I wasn't sure what I was letting myself in for when I agreed to review the Griffin* SeeSaw but I breathed a sigh of relief when I realised that it's basically a tabletop stand for your iPad. The premise is deceptively simple. The SeeSaw turns the iPad 2, 3 and 4 into a stable yet portable workstation. Now that's a pretty clever idea.
Griffin Technology created the SeeSaw (£29.99) as a lightweight, portable case with a built-in carrying handle. It transforms your iPad into a personal or group tabletop workstation that is steady and stable for viewing, tapping and typing. Incredibly easy to hold, carry and use, it can quickly be switched between portrait and landscape orientation, retaining full accessibility to ports, cameras, speakers and controls. SeeSaw is also made of nonporous material, making it easy to keep clean. The SeeSaw is compatible with iPad generations 2, 3 & 4 and is available in pool blue or citron colours.
We loved this. It turned my husband's iPad into something that my kids could use with confidence. They used the SeeSaw while watching movies without having to create a mountain of pillows to keep the iPad propped up, and they were also able to use the iPad in comfort at my desk without hunching over or resting their chins in their hands. It's the sort of item that makes you wonder how you did without it, and I'd recommend it wholeheartedly to any parent whose heart flutters every time they hand their iPad to a small, clumsy person. I should add that the day we took our iPad out of this, one of my children accidentally dropped it on the kitchen floor and the screen cracked. Proof indeed that investing in one of these would be a wise move.

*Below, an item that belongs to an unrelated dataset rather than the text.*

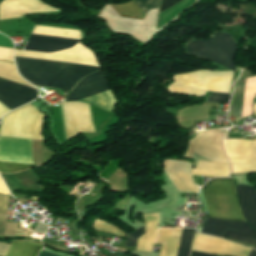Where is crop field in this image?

We also tried out Griffin's No. 2 Pencil Stylus (£19.99) which is a handy tool for writing, sketching and tapping on any touchscreen. It claims to modernise 'the most iconic writing instrument of all time' (that's a pencil to you and I) as a stylus that's compatible with all touch screens. The high-sensitivity rubber tip is designed to mimic a finger without leaving behind fingerprints or smudges. It has the same shape, length and weight of a classic pencil and its hexagonal cross section means it won’t roll off a desk.

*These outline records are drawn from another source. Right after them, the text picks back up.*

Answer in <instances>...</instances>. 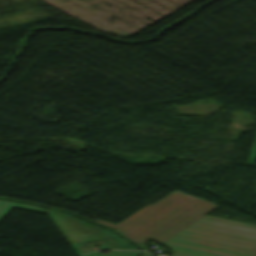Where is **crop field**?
Listing matches in <instances>:
<instances>
[{
	"label": "crop field",
	"instance_id": "crop-field-1",
	"mask_svg": "<svg viewBox=\"0 0 256 256\" xmlns=\"http://www.w3.org/2000/svg\"><path fill=\"white\" fill-rule=\"evenodd\" d=\"M161 243L174 256H251L256 226L204 215Z\"/></svg>",
	"mask_w": 256,
	"mask_h": 256
},
{
	"label": "crop field",
	"instance_id": "crop-field-2",
	"mask_svg": "<svg viewBox=\"0 0 256 256\" xmlns=\"http://www.w3.org/2000/svg\"><path fill=\"white\" fill-rule=\"evenodd\" d=\"M216 206L175 191L116 226L95 222L111 226L139 244L149 239L161 242Z\"/></svg>",
	"mask_w": 256,
	"mask_h": 256
},
{
	"label": "crop field",
	"instance_id": "crop-field-3",
	"mask_svg": "<svg viewBox=\"0 0 256 256\" xmlns=\"http://www.w3.org/2000/svg\"><path fill=\"white\" fill-rule=\"evenodd\" d=\"M46 210V209H45ZM48 215L58 226L76 254L77 247L87 240L103 239L106 241L100 249L134 250L128 243L121 241L113 233L85 223L73 216L61 212L46 210Z\"/></svg>",
	"mask_w": 256,
	"mask_h": 256
},
{
	"label": "crop field",
	"instance_id": "crop-field-4",
	"mask_svg": "<svg viewBox=\"0 0 256 256\" xmlns=\"http://www.w3.org/2000/svg\"><path fill=\"white\" fill-rule=\"evenodd\" d=\"M21 208L26 210H32V211H38L44 213V208L36 207L32 205L22 204V203H16V202H10V201H4L0 200V219L12 208Z\"/></svg>",
	"mask_w": 256,
	"mask_h": 256
},
{
	"label": "crop field",
	"instance_id": "crop-field-5",
	"mask_svg": "<svg viewBox=\"0 0 256 256\" xmlns=\"http://www.w3.org/2000/svg\"><path fill=\"white\" fill-rule=\"evenodd\" d=\"M83 256H135V253H129V252H117V251H112L111 253L104 255L100 252H95L92 254H87Z\"/></svg>",
	"mask_w": 256,
	"mask_h": 256
},
{
	"label": "crop field",
	"instance_id": "crop-field-6",
	"mask_svg": "<svg viewBox=\"0 0 256 256\" xmlns=\"http://www.w3.org/2000/svg\"><path fill=\"white\" fill-rule=\"evenodd\" d=\"M255 158H256V139L247 163L253 164Z\"/></svg>",
	"mask_w": 256,
	"mask_h": 256
},
{
	"label": "crop field",
	"instance_id": "crop-field-7",
	"mask_svg": "<svg viewBox=\"0 0 256 256\" xmlns=\"http://www.w3.org/2000/svg\"><path fill=\"white\" fill-rule=\"evenodd\" d=\"M252 256H256V252Z\"/></svg>",
	"mask_w": 256,
	"mask_h": 256
}]
</instances>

The stylus was of much less use to us than the SeeSaw, mainly because my children just don't have much reason to use a stylus. All the games they play on the iPad or on their kindles require nothing more technical than a finger, of which they have several. And fingers have the added bonus of being free! Having said that, the kids adored the look and feel of this, and it's the sort of thing that is never to be found in our house no matter where I leave it because they constantly swipe it to play with, using it as everything from a magic wand to a pretend spy pencil. If you have the need for a stylus then I imagine that this would be a pretty cool option, but in our house it was more of a gimmick than a must-have gadget.